Records listed in a dataset
※
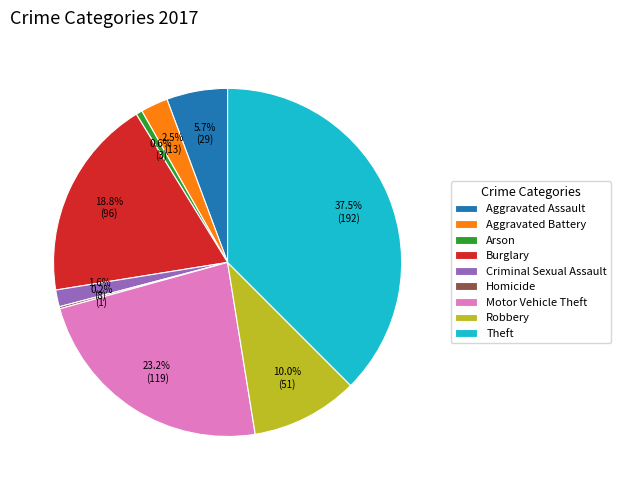

To the nearest percent, what percentage of the pie is Arson?

1%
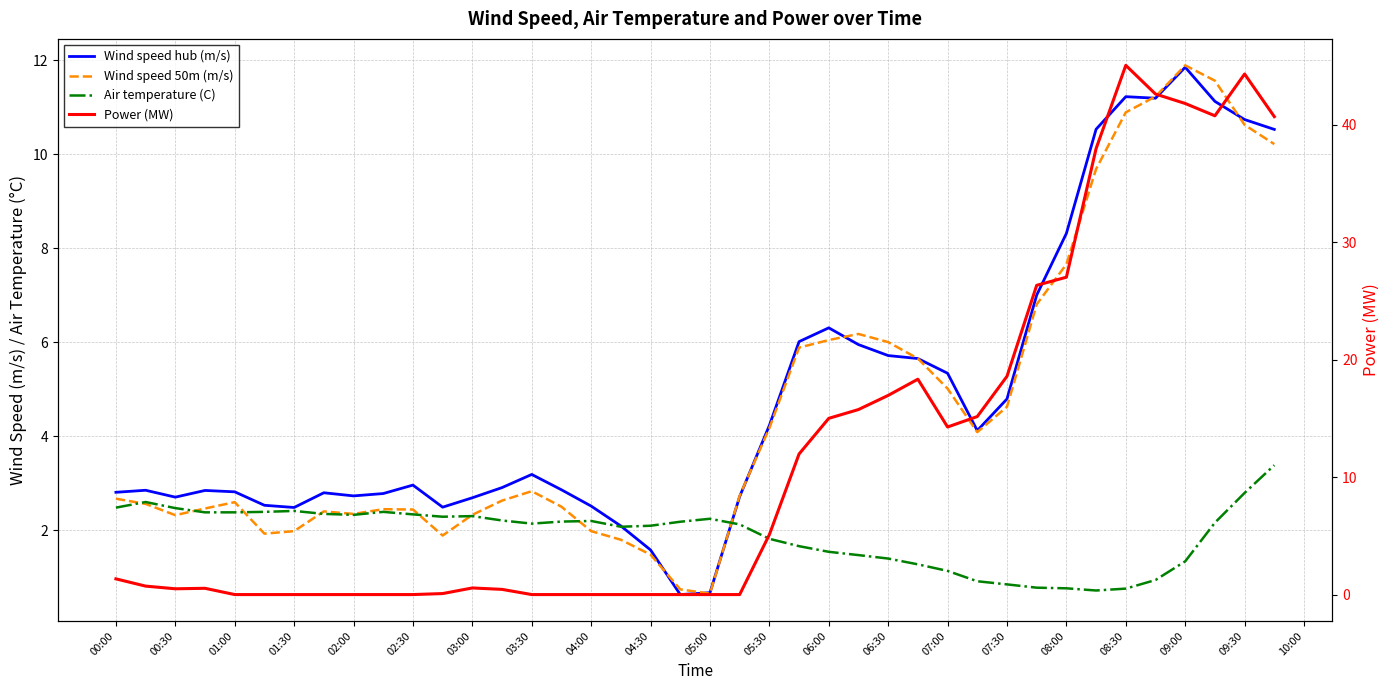

What value does the Wind speed hub (m/s) series have at 00:00?

2.8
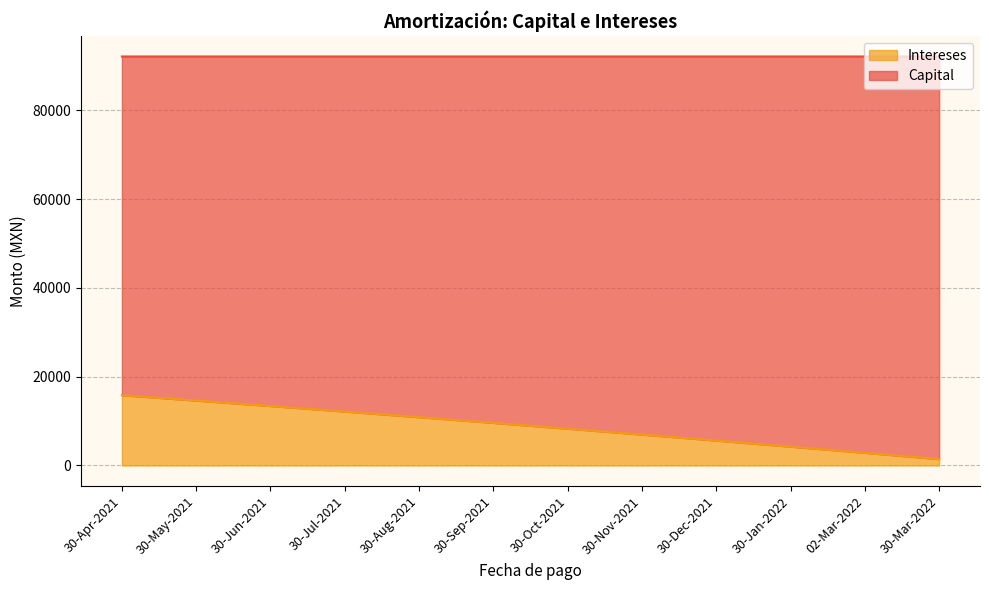

List the labels in order of value, largest first.

30-Apr-2021, 30-May-2021, 30-Jun-2021, 30-Jul-2021, 30-Aug-2021, 30-Sep-2021, 30-Oct-2021, 30-Nov-2021, 30-Dec-2021, 30-Jan-2022, 02-Mar-2022, 30-Mar-2022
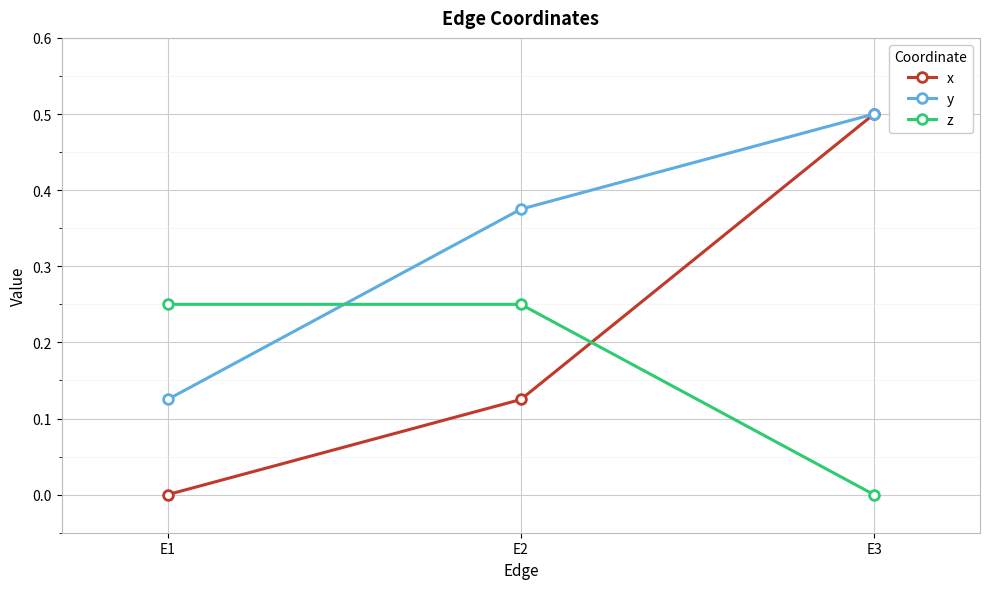

List the labels in order of x value, largest first.

E3, E2, E1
※
> [TASK STATEMENT] Recast every line of the records above as a JSON list of strings, one string per line, skipping blank lines and the picture lines.

> [ANSWER TO THIS TASK]
[
  "To the nearest percent, what percentage of the pie is Arson?",
  "1%",
  "What value does the Wind speed hub (m/s) series have at 00:00?",
  "2.8",
  "List the labels in order of value, largest first.",
  "30-Apr-2021, 30-May-2021, 30-Jun-2021, 30-Jul-2021, 30-Aug-2021, 30-Sep-2021, 30-Oct-2021, 30-Nov-2021, 30-Dec-2021, 30-Jan-2022, 02-Mar-2022, 30-Mar-2022",
  "List the labels in order of x value, largest first.",
  "E3, E2, E1"
]